# WHAT IS BEING ASKED
Give the data again in full, exactly as written below.

# DATA SECTION
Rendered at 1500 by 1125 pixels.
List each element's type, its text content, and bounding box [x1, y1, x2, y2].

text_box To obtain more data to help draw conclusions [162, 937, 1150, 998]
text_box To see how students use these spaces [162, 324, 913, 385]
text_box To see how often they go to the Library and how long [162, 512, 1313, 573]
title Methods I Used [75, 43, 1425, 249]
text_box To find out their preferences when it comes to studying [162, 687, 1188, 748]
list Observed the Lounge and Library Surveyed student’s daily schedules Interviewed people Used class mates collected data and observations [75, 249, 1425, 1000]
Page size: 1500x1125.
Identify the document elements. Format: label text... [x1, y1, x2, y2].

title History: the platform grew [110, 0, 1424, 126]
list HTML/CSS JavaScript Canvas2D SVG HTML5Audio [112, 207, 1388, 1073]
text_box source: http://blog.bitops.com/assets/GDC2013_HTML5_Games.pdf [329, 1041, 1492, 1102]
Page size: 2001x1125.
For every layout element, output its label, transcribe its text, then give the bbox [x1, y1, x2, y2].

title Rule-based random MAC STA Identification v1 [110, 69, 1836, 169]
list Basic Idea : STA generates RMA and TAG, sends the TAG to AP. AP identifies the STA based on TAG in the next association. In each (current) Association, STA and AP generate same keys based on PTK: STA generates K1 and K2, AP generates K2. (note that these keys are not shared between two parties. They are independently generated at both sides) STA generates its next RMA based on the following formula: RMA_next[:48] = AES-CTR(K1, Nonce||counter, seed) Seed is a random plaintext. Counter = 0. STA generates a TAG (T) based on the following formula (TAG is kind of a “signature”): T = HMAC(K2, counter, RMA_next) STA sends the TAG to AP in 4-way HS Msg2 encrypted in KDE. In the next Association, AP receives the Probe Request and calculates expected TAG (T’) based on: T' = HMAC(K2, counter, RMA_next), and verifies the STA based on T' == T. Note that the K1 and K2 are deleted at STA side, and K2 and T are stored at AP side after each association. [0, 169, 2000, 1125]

# EXERCISE RESPONSE
Rendered at 1500 by 1125 pixels.
List each element's type, its text content, and bounding box [x1, y1, x2, y2].

text_box To obtain more data to help draw conclusions [162, 937, 1150, 998]
text_box To see how students use these spaces [162, 324, 913, 385]
text_box To see how often they go to the Library and how long [162, 512, 1313, 573]
title Methods I Used [75, 43, 1425, 249]
text_box To find out their preferences when it comes to studying [162, 687, 1188, 748]
list Observed the Lounge and Library Surveyed student’s daily schedules Interviewed people Used class mates collected data and observations [75, 249, 1425, 1000]
Page size: 1500x1125.
Identify the document elements. Format: label text... [x1, y1, x2, y2].

title History: the platform grew [110, 0, 1424, 126]
list HTML/CSS JavaScript Canvas2D SVG HTML5Audio [112, 207, 1388, 1073]
text_box source: http://blog.bitops.com/assets/GDC2013_HTML5_Games.pdf [329, 1041, 1492, 1102]
Page size: 2001x1125.
For every layout element, output its label, transcribe its text, then give the bbox [x1, y1, x2, y2].

title Rule-based random MAC STA Identification v1 [110, 69, 1836, 169]
list Basic Idea : STA generates RMA and TAG, sends the TAG to AP. AP identifies the STA based on TAG in the next association. In each (current) Association, STA and AP generate same keys based on PTK: STA generates K1 and K2, AP generates K2. (note that these keys are not shared between two parties. They are independently generated at both sides) STA generates its next RMA based on the following formula: RMA_next[:48] = AES-CTR(K1, Nonce||counter, seed) Seed is a random plaintext. Counter = 0. STA generates a TAG (T) based on the following formula (TAG is kind of a “signature”): T = HMAC(K2, counter, RMA_next) STA sends the TAG to AP in 4-way HS Msg2 encrypted in KDE. In the next Association, AP receives the Probe Request and calculates expected TAG (T’) based on: T' = HMAC(K2, counter, RMA_next), and verifies the STA based on T' == T. Note that the K1 and K2 are deleted at STA side, and K2 and T are stored at AP side after each association. [0, 169, 2000, 1125]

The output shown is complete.